Yes, it was incredibly selfish of us to have had ourselves born in the 50s and 60s, I sincerely apologise.

And if only someone had told me that buying a house in 1982 was going to fuck things up for future generations, I'd have just carried on renting and having to move every time the rent was jacked up to a level I couldn't afford, or when the landlord wanted to sell.

It was most remiss of me to skint myself paying a mortgage for all those years and "fleecing" future generations. I should have known that 30 years later house price inflation was going to go sky high and that the population was going to increase.

1dayatatime · 07/04/2021 21:35

@DynamoKev

The figures I was referring to from an earlier post

"Interestingly the only time when supply outstripped demand was in the late 60s and 1970s (house build of around 300k) which resulted in housing being more affordable- I guess it's a coincidence that this is the same period when the current boomers were buying their first homes..."

Equally Is being called "nasty" actually a counter argument?

Grateful if you could also address the transfer of wealth point from young to old as well please.

LakieLady · 07/04/2021 21:46

@murbblurb

As usual, fuckwit anti landlord lot with no actual answers. I bet if you were eligible for help to buy or right to buy you would take it - who wouldn't? Life essentials are not free.

Too many people for the infrastructure. Higher taxes needed.

My dad refused to exercise his right to buy. He was a socialist, and objected to the privatisation of what should be a public asset. He wanted the house he and mum lived in to go to someone else who needed it when they died, and it did.

And I admire him for that, even if it meant no inheritance for me and my bro. He could have bought it outright, too.

LemonadeFromLemons · 07/04/2021 22:10

It seems to me that the government are quite happy being socialists when it suits them. They crow about the importance of allowing a free market but actually interfere and don’t allow it to be free (stamp duty holiday, h2buy, government backed mortgages). They could interfere by introducing rent controls (like Germany has) making less people desperate to own a home and a house being less attractive as a pension investment, but of course they won’t do that.

Banks also appear to be allowed to lend a crazy amount. Maybe because history has taught them that any risks are covered by the tax payer; if it all goes tits up we’ll just bail them out. Must be nice to gamble with other people’s money.
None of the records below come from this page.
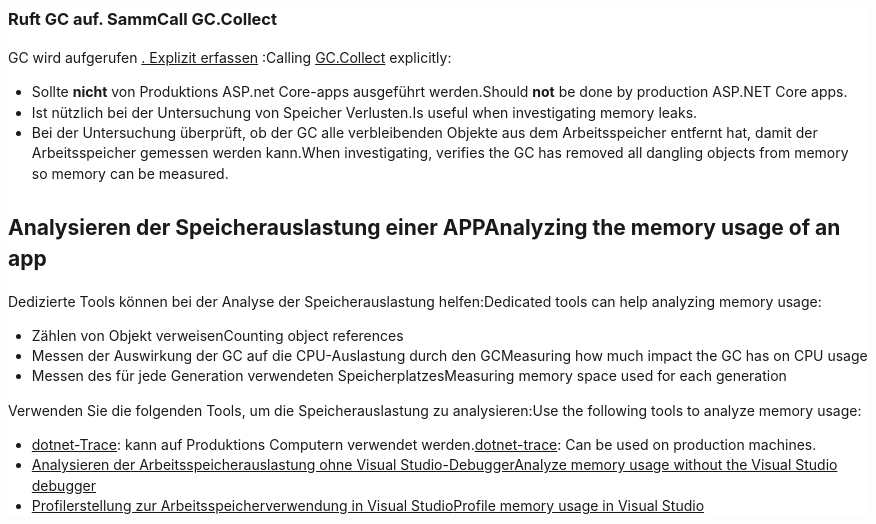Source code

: ### <a name="call-gccollect"></a><span data-ttu-id="c92a4-127">Ruft GC auf. Samm</span><span class="sxs-lookup"><span data-stu-id="c92a4-127">Call GC.Collect</span></span>

<span data-ttu-id="c92a4-128">GC wird aufgerufen [. Explizit erfassen](xref:System.GC.Collect*) :</span><span class="sxs-lookup"><span data-stu-id="c92a4-128">Calling [GC.Collect](xref:System.GC.Collect*) explicitly:</span></span>

* <span data-ttu-id="c92a4-129">Sollte **nicht** von Produktions ASP.net Core-apps ausgeführt werden.</span><span class="sxs-lookup"><span data-stu-id="c92a4-129">Should **not** be done by production ASP.NET Core apps.</span></span>
* <span data-ttu-id="c92a4-130">Ist nützlich bei der Untersuchung von Speicher Verlusten.</span><span class="sxs-lookup"><span data-stu-id="c92a4-130">Is useful when investigating memory leaks.</span></span>
* <span data-ttu-id="c92a4-131">Bei der Untersuchung überprüft, ob der GC alle verbleibenden Objekte aus dem Arbeitsspeicher entfernt hat, damit der Arbeitsspeicher gemessen werden kann.</span><span class="sxs-lookup"><span data-stu-id="c92a4-131">When investigating, verifies the GC has removed all dangling objects from memory so memory can be measured.</span></span>

## <a name="analyzing-the-memory-usage-of-an-app"></a><span data-ttu-id="c92a4-132">Analysieren der Speicherauslastung einer APP</span><span class="sxs-lookup"><span data-stu-id="c92a4-132">Analyzing the memory usage of an app</span></span>

<span data-ttu-id="c92a4-133">Dedizierte Tools können bei der Analyse der Speicherauslastung helfen:</span><span class="sxs-lookup"><span data-stu-id="c92a4-133">Dedicated tools can help analyzing memory usage:</span></span>

- <span data-ttu-id="c92a4-134">Zählen von Objekt verweisen</span><span class="sxs-lookup"><span data-stu-id="c92a4-134">Counting object references</span></span>
- <span data-ttu-id="c92a4-135">Messen der Auswirkung der GC auf die CPU-Auslastung durch den GC</span><span class="sxs-lookup"><span data-stu-id="c92a4-135">Measuring how much impact the GC has on CPU usage</span></span>
- <span data-ttu-id="c92a4-136">Messen des für jede Generation verwendeten Speicherplatzes</span><span class="sxs-lookup"><span data-stu-id="c92a4-136">Measuring memory space used for each generation</span></span>

<span data-ttu-id="c92a4-137">Verwenden Sie die folgenden Tools, um die Speicherauslastung zu analysieren:</span><span class="sxs-lookup"><span data-stu-id="c92a4-137">Use the following tools to analyze memory usage:</span></span>

* <span data-ttu-id="c92a4-138">[dotnet-Trace](/dotnet/core/diagnostics/dotnet-trace): kann auf Produktions Computern verwendet werden.</span><span class="sxs-lookup"><span data-stu-id="c92a4-138">[dotnet-trace](/dotnet/core/diagnostics/dotnet-trace): Can be  used on production machines.</span></span>
* [<span data-ttu-id="c92a4-139">Analysieren der Arbeitsspeicherauslastung ohne Visual Studio-Debugger</span><span class="sxs-lookup"><span data-stu-id="c92a4-139">Analyze memory usage without the Visual Studio debugger</span></span>](/visualstudio/profiling/memory-usage-without-debugging2)
* [<span data-ttu-id="c92a4-140">Profilerstellung zur Arbeitsspeicherverwendung in Visual Studio</span><span class="sxs-lookup"><span data-stu-id="c92a4-140">Profile memory usage in Visual Studio</span></span>](/visualstudio/profiling/memory-usage)
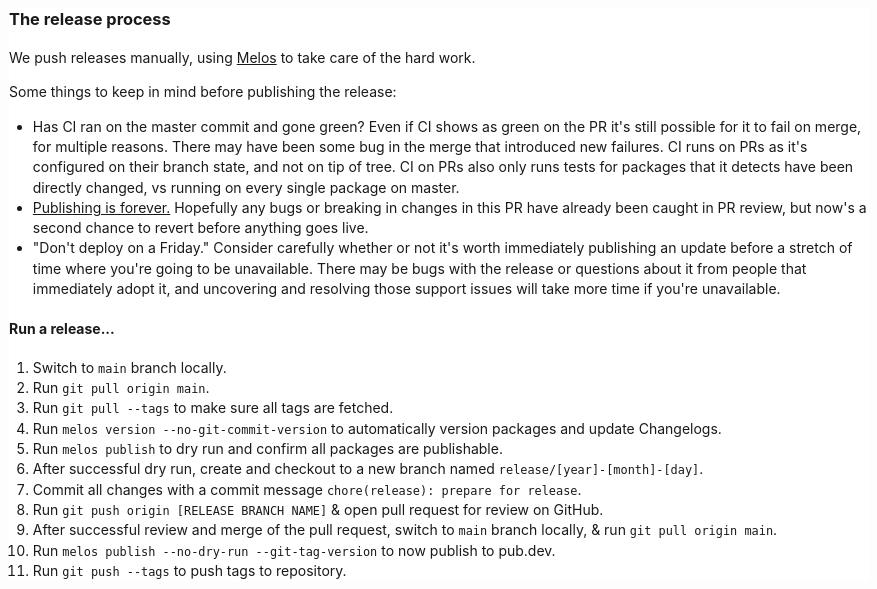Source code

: ### The release process

We push releases manually, using [Melos](https://github.com/invertase/melos)
to take care of the hard work.

Some things to keep in mind before publishing the release:

- Has CI ran on the master commit and gone green? Even if CI shows as green on
  the PR it's still possible for it to fail on merge, for multiple reasons.
  There may have been some bug in the merge that introduced new failures. CI
  runs on PRs as it's configured on their branch state, and not on tip of tree.
  CI on PRs also only runs tests for packages that it detects have been directly
  changed, vs running on every single package on master.
- [Publishing is
  forever.](https://dart.dev/tools/pub/publishing#publishing-is-forever)
  Hopefully any bugs or breaking in changes in this PR have already been caught
  in PR review, but now's a second chance to revert before anything goes live.
- "Don't deploy on a Friday." Consider carefully whether or not it's worth
  immediately publishing an update before a stretch of time where you're going
  to be unavailable. There may be bugs with the release or questions about it
  from people that immediately adopt it, and uncovering and resolving those
  support issues will take more time if you're unavailable.

#### Run a release...

1. Switch to `main` branch locally.
2. Run `git pull origin main`.
3. Run `git pull --tags` to make sure all tags are fetched.
4. Run `melos version --no-git-commit-version` to automatically version packages and update Changelogs.
5. Run `melos publish` to dry run and confirm all packages are publishable.
6. After successful dry run, create and checkout to a new branch named `release/[year]-[month]-[day]`.
7. Commit all changes with a commit message `chore(release): prepare for release`.
8. Run `git push origin [RELEASE BRANCH NAME]` & open pull request for review on GitHub.
9. After successful review and merge of the pull request, switch to `main` branch locally, & run `git pull origin main`.
10. Run `melos publish --no-dry-run --git-tag-version` to now publish to pub.dev.
11. Run `git push --tags` to push tags to repository.
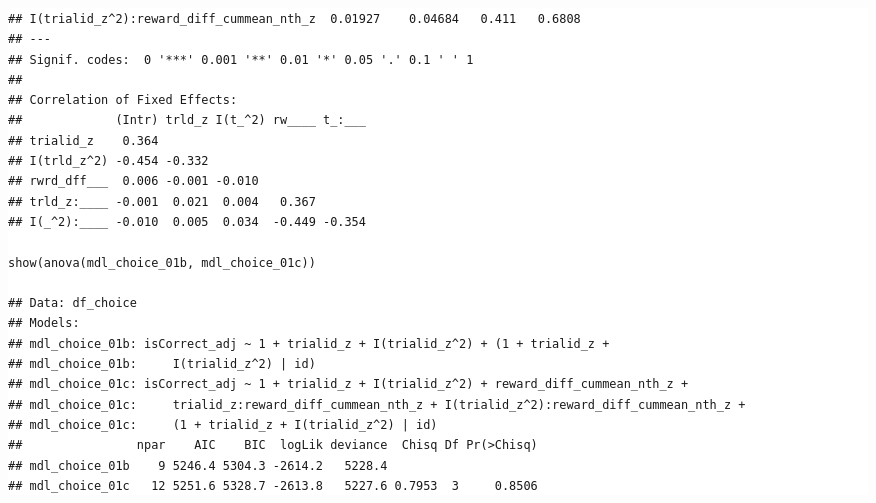     ## I(trialid_z^2):reward_diff_cummean_nth_z  0.01927    0.04684   0.411   0.6808    
    ## ---
    ## Signif. codes:  0 '***' 0.001 '**' 0.01 '*' 0.05 '.' 0.1 ' ' 1
    ## 
    ## Correlation of Fixed Effects:
    ##             (Intr) trld_z I(t_^2) rw____ t_:___
    ## trialid_z    0.364                             
    ## I(trld_z^2) -0.454 -0.332                      
    ## rwrd_dff___  0.006 -0.001 -0.010               
    ## trld_z:____ -0.001  0.021  0.004   0.367       
    ## I(_^2):____ -0.010  0.005  0.034  -0.449 -0.354

    show(anova(mdl_choice_01b, mdl_choice_01c))

    ## Data: df_choice
    ## Models:
    ## mdl_choice_01b: isCorrect_adj ~ 1 + trialid_z + I(trialid_z^2) + (1 + trialid_z + 
    ## mdl_choice_01b:     I(trialid_z^2) | id)
    ## mdl_choice_01c: isCorrect_adj ~ 1 + trialid_z + I(trialid_z^2) + reward_diff_cummean_nth_z + 
    ## mdl_choice_01c:     trialid_z:reward_diff_cummean_nth_z + I(trialid_z^2):reward_diff_cummean_nth_z + 
    ## mdl_choice_01c:     (1 + trialid_z + I(trialid_z^2) | id)
    ##                npar    AIC    BIC  logLik deviance  Chisq Df Pr(>Chisq)
    ## mdl_choice_01b    9 5246.4 5304.3 -2614.2   5228.4                     
    ## mdl_choice_01c   12 5251.6 5328.7 -2613.8   5227.6 0.7953  3     0.8506
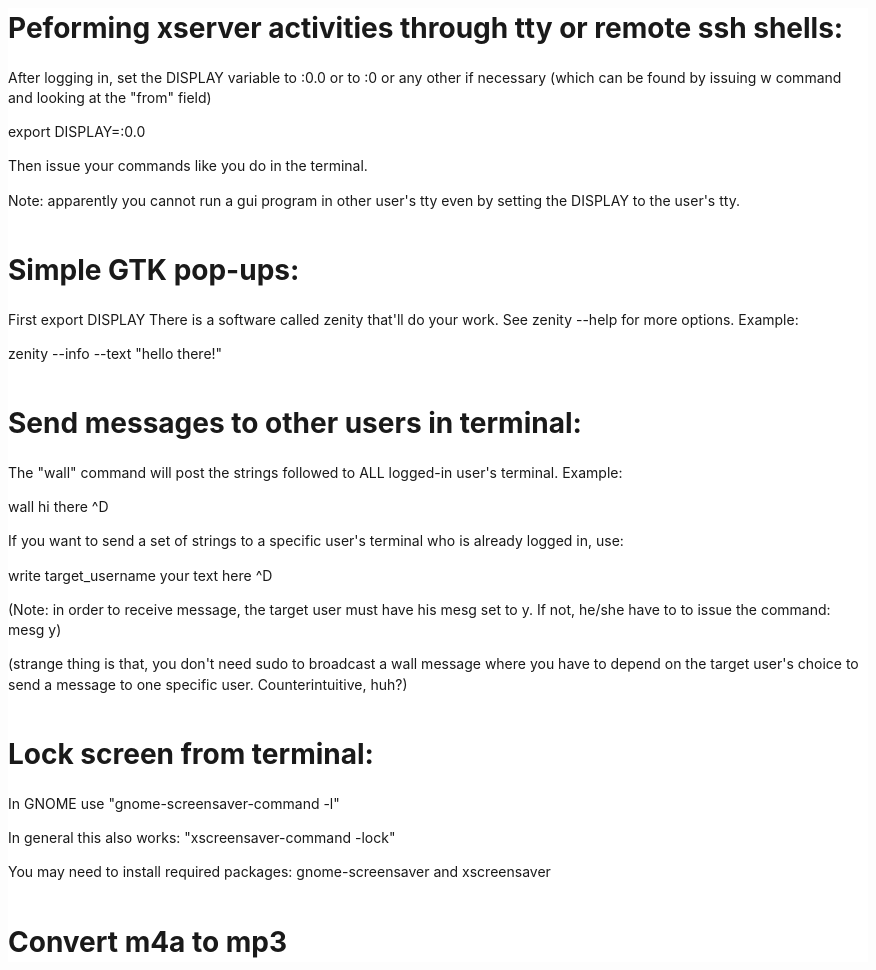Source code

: 
# Peforming xserver activities through tty or remote ssh shells:
 
 After logging in, set the DISPLAY variable to :0.0 or to :0 or any other if necessary (which can be found by issuing w command and looking at the "from" field)
 
 export DISPLAY=:0.0
 
 Then  issue your commands like you do in the terminal.
 
 Note: apparently you cannot run a gui program in other user's tty even by setting the DISPLAY to the user's tty.
 
# Simple GTK pop-ups:
 
 First export DISPLAY 
 There is a software called zenity that'll do your work. See zenity --help for more options. Example:
 
 zenity --info --text "hello there!"
 
# Send messages to other users in terminal:
 
 The "wall" command will  post the strings followed to ALL logged-in user's terminal. Example:
 
 wall
 hi there
 ^D
 
 If you want to send a set of strings to a specific user's terminal who is already logged in, use:
 
 write target_username
 your text here
 ^D
 
 (Note: in order to receive message, the target user must have his mesg set to y. If not, he/she have to to issue the command: mesg y)
 
 (strange thing is that, you don't need sudo to broadcast a wall message where you have to depend on the target user's choice to send a message to one specific user. Counterintuitive, huh?)
 
# Lock screen from terminal:
 
 In GNOME use "gnome-screensaver-command -l"
 
 In general this also works: "xscreensaver-command -lock"
 
 You may need to install required packages: gnome-screensaver and xscreensaver
 
 
# Convert m4a to mp3
 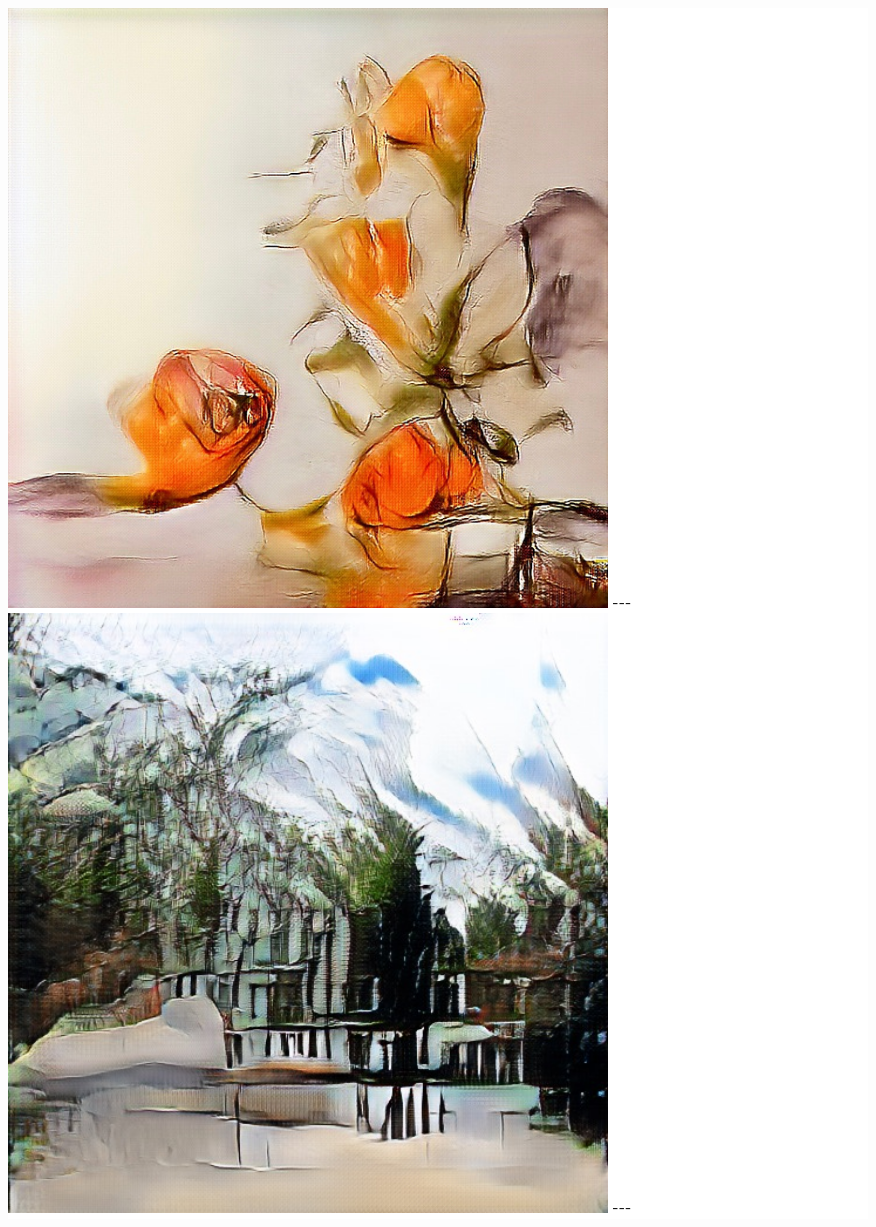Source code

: <img src="./images/sarin_SNGAN_proj/28398353437_d88388368e_z.jpg"  width="600">
---
<img src="./images/sarin_SNGAN_proj/29420698068_6d0bf16a0e_o.jpg"  width="600">
---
I do wonder whether the government’s grand plan is Serfdom. If we are all in so much debt that we owe to the man then we hardly have the energy to stir up any change. As pointed out by a previous poster it also means we have less money to spend in the economy, meaning less tax revenue and likely less innovation too, if nobody has any money left over to risk a new business venture.

Smurfsarethefuture · 07/04/2021 22:22

I am in a European country now, that provides mortgages from the local council, if you cannot get one from a bank.

Alsohuman · 07/04/2021 22:26

Banks also appear to be allowed to lend a crazy amount. Maybe because history has taught them that any risks are covered by the tax payer; if it all goes tits up we’ll just bail them out. Must be nice to gamble with other people’s money

Just because we (wrongly) bailed the banks out once doesn’t mean it will happen again. The view may be taken to let the borrowers take the pain if it all goes tits up like they did in the 80s.